▶ Action item
Leaving out every picture, copy the lines of the data exactly, from the first through the line containing "X120370000Y-119500000D03*".

Records contained in a dataset:
================

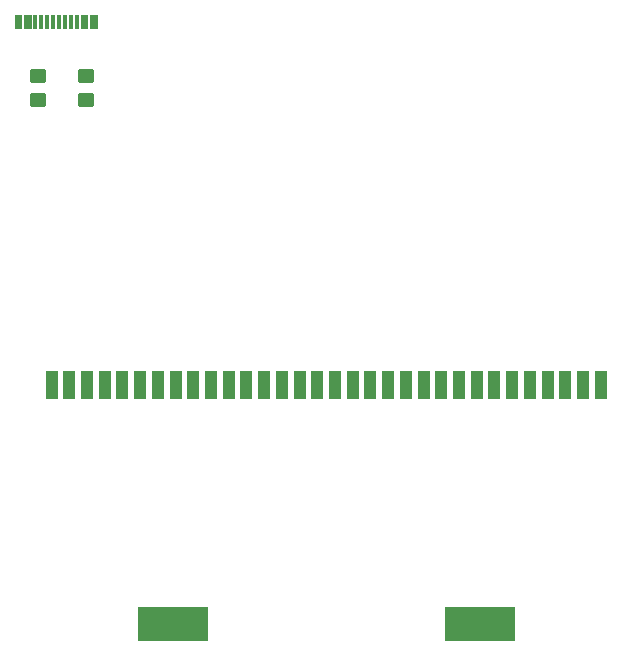
<source format=gbr>
%TF.GenerationSoftware,KiCad,Pcbnew,6.0.5-a6ca702e91~116~ubuntu22.04.1*%
%TF.CreationDate,2022-06-05T12:33:17+01:00*%
%TF.ProjectId,gba-cart-pga,6762612d-6361-4727-942d-7067612e6b69,rev?*%
%TF.SameCoordinates,Original*%
%TF.FileFunction,Paste,Top*%
%TF.FilePolarity,Positive*%
%FSLAX46Y46*%
G04 Gerber Fmt 4.6, Leading zero omitted, Abs format (unit mm)*
G04 Created by KiCad (PCBNEW 6.0.5-a6ca702e91~116~ubuntu22.04.1) date 2022-06-05 12:33:17*
%MOMM*%
%LPD*%
G01*
G04 APERTURE LIST*
G04 Aperture macros list*
%AMRoundRect*
0 Rectangle with rounded corners*
0 $1 Rounding radius*
0 $2 $3 $4 $5 $6 $7 $8 $9 X,Y pos of 4 corners*
0 Add a 4 corners polygon primitive as box body*
4,1,4,$2,$3,$4,$5,$6,$7,$8,$9,$2,$3,0*
0 Add four circle primitives for the rounded corners*
1,1,$1+$1,$2,$3*
1,1,$1+$1,$4,$5*
1,1,$1+$1,$6,$7*
1,1,$1+$1,$8,$9*
0 Add four rect primitives between the rounded corners*
20,1,$1+$1,$2,$3,$4,$5,0*
20,1,$1+$1,$4,$5,$6,$7,0*
20,1,$1+$1,$6,$7,$8,$9,0*
20,1,$1+$1,$8,$9,$2,$3,0*%
G04 Aperture macros list end*
%ADD10RoundRect,0.250000X-0.450000X0.350000X-0.450000X-0.350000X0.450000X-0.350000X0.450000X0.350000X0*%
%ADD11R,1.000000X2.400000*%
%ADD12R,6.000000X3.000000*%
%ADD13R,0.300000X1.150000*%
G04 APERTURE END LIST*
D10*
%TO.C,R2*%
X114300000Y-93345000D03*
X114300000Y-95345000D03*
%TD*%
D11*
%TO.C,J3*%
X157870000Y-119500000D03*
X156370000Y-119500000D03*
X154870000Y-119500000D03*
X153370000Y-119500000D03*
X151870000Y-119500000D03*
X150370000Y-119500000D03*
X148870000Y-119500000D03*
X147370000Y-119500000D03*
X145870000Y-119500000D03*
X144370000Y-119500000D03*
X142870000Y-119500000D03*
X141370000Y-119500000D03*
X139870000Y-119500000D03*
X138370000Y-119500000D03*
X136870000Y-119500000D03*
X135370000Y-119500000D03*
X133870000Y-119500000D03*
X132370000Y-119500000D03*
X130870000Y-119500000D03*
X129370000Y-119500000D03*
X127870000Y-119500000D03*
X126370000Y-119500000D03*
X124870000Y-119500000D03*
X123370000Y-119500000D03*
X121870000Y-119500000D03*
X120370000Y-119500000D03*
X118870000Y-119500000D03*
X117370000Y-119500000D03*
X115870000Y-119500000D03*
X114370000Y-119500000D03*
X112870000Y-119500000D03*
X111370000Y-119500000D03*
D12*
X147620000Y-139700000D03*
X121620000Y-139700000D03*
%TD*%
D10*
%TO.C,R1*%
X110220000Y-93345000D03*
X110220000Y-95345000D03*
%TD*%
D13*
%TO.C,J1*%
X115110000Y-88760000D03*
X114310000Y-88760000D03*
X113010000Y-88760000D03*
X112010000Y-88760000D03*
X111510000Y-88760000D03*
X110510000Y-88760000D03*
X109210000Y-88760000D03*
X108410000Y-88760000D03*
X108710000Y-88760000D03*
X109510000Y-88760000D03*
X110010000Y-88760000D03*
X111010000Y-88760000D03*
X112510000Y-88760000D03*
X113510000Y-88760000D03*
X114010000Y-88760000D03*
X114810000Y-88760000D03*
%TD*%
M02*

</source>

================

▶ Task response
<source format=gbr>
%TF.GenerationSoftware,KiCad,Pcbnew,6.0.5-a6ca702e91~116~ubuntu22.04.1*%
%TF.CreationDate,2022-06-05T12:33:17+01:00*%
%TF.ProjectId,gba-cart-pga,6762612d-6361-4727-942d-7067612e6b69,rev?*%
%TF.SameCoordinates,Original*%
%TF.FileFunction,Paste,Top*%
%TF.FilePolarity,Positive*%
%FSLAX46Y46*%
G04 Gerber Fmt 4.6, Leading zero omitted, Abs format (unit mm)*
G04 Created by KiCad (PCBNEW 6.0.5-a6ca702e91~116~ubuntu22.04.1) date 2022-06-05 12:33:17*
%MOMM*%
%LPD*%
G01*
G04 APERTURE LIST*
G04 Aperture macros list*
%AMRoundRect*
0 Rectangle with rounded corners*
0 $1 Rounding radius*
0 $2 $3 $4 $5 $6 $7 $8 $9 X,Y pos of 4 corners*
0 Add a 4 corners polygon primitive as box body*
4,1,4,$2,$3,$4,$5,$6,$7,$8,$9,$2,$3,0*
0 Add four circle primitives for the rounded corners*
1,1,$1+$1,$2,$3*
1,1,$1+$1,$4,$5*
1,1,$1+$1,$6,$7*
1,1,$1+$1,$8,$9*
0 Add four rect primitives between the rounded corners*
20,1,$1+$1,$2,$3,$4,$5,0*
20,1,$1+$1,$4,$5,$6,$7,0*
20,1,$1+$1,$6,$7,$8,$9,0*
20,1,$1+$1,$8,$9,$2,$3,0*%
G04 Aperture macros list end*
%ADD10RoundRect,0.250000X-0.450000X0.350000X-0.450000X-0.350000X0.450000X-0.350000X0.450000X0.350000X0*%
%ADD11R,1.000000X2.400000*%
%ADD12R,6.000000X3.000000*%
%ADD13R,0.300000X1.150000*%
G04 APERTURE END LIST*
D10*
%TO.C,R2*%
X114300000Y-93345000D03*
X114300000Y-95345000D03*
%TD*%
D11*
%TO.C,J3*%
X157870000Y-119500000D03*
X156370000Y-119500000D03*
X154870000Y-119500000D03*
X153370000Y-119500000D03*
X151870000Y-119500000D03*
X150370000Y-119500000D03*
X148870000Y-119500000D03*
X147370000Y-119500000D03*
X145870000Y-119500000D03*
X144370000Y-119500000D03*
X142870000Y-119500000D03*
X141370000Y-119500000D03*
X139870000Y-119500000D03*
X138370000Y-119500000D03*
X136870000Y-119500000D03*
X135370000Y-119500000D03*
X133870000Y-119500000D03*
X132370000Y-119500000D03*
X130870000Y-119500000D03*
X129370000Y-119500000D03*
X127870000Y-119500000D03*
X126370000Y-119500000D03*
X124870000Y-119500000D03*
X123370000Y-119500000D03*
X121870000Y-119500000D03*
X120370000Y-119500000D03*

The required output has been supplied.